In the past decade, researchers have believed that men over the age of 50 that have children can increase the chance of having offspring with ASD due to mutations in their sperm that develop as they age. The study from The University of Queensland found that it’s more likely that men with any autism risk factors just end up conceiving late in their lives.

Two separate study conclusions were pushed together to form this belief. One study said that men over the age of 50 were two times more likely to have children with ASD than men under the age of 30. This coincided with the time that another study surfaced, saying that a man gains two random mutations, called de novo mutations, for every year he ages. These two conclusions were grouped together for the belief that older fathers increase the chance of autism.

The lead investigator of the newest study was James Gratten, a research fellow in neurogenetics and statistical genomics at the University of Queensland. He said that this belief was formed from assumptions of the two study conclusions.

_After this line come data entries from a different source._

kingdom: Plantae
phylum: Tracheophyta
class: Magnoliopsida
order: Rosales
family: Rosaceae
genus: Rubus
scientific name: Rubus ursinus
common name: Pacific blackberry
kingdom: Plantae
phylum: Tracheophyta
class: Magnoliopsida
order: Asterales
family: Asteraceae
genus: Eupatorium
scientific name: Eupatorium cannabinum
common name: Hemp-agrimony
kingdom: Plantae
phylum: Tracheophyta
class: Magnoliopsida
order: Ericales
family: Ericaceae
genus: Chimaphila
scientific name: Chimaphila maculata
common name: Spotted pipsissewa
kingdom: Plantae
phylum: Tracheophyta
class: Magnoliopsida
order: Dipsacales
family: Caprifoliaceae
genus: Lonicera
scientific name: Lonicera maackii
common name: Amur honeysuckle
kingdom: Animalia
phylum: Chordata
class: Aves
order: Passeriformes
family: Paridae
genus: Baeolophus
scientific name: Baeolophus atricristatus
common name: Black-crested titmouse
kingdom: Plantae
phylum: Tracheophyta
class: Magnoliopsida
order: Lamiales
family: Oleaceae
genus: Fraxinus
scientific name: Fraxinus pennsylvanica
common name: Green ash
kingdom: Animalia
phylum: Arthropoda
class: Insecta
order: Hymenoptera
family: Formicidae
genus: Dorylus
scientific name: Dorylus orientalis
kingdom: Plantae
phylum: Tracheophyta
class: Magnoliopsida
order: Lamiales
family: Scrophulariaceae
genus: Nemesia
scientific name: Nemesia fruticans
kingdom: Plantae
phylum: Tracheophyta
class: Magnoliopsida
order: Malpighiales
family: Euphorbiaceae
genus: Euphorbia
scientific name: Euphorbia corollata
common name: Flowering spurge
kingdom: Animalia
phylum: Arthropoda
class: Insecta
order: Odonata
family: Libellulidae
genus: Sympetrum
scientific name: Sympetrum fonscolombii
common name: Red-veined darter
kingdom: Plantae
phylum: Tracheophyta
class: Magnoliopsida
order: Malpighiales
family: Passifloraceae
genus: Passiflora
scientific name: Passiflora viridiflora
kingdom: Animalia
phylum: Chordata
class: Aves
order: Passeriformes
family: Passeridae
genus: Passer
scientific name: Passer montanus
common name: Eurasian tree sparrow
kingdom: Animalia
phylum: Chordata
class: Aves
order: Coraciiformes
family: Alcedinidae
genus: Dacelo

“People have put two and two together and said that the extra mutations explain the increased risk in the children.” Gratten said.

Gratten and his team focused on mathematical models that incorporated multiple pieces of information such as the change of de novo rates with age, ASD and schizophrenia general rates, and how these are connected to hereditary and fertility effects.

With just 20 percent of the mutations linked to autism and schizophrenia from older male age, the researchers don’t find that the assumption holds too much water.

“The small number of additional mutations in children with older fathers can’t really explain the increase in risk that we see,” Gratten explains.

The models all figured that men between the ages of 35- to 39-years-old pass along 20 more mutations to their offspring than those in their 20s. Each model conveys different ideas of how strong de novo mutations have on ASD.

One of the main conclusions of the study is that older fathers actually contribute very little to the overall ASD rate. With the 20 percent of mutations leading to ASD, inherited factors contributing to about half of the risk, and ASD patients with children adding on another 35 percent chance, age-related mutations only account for 10 percent risk for older fathers.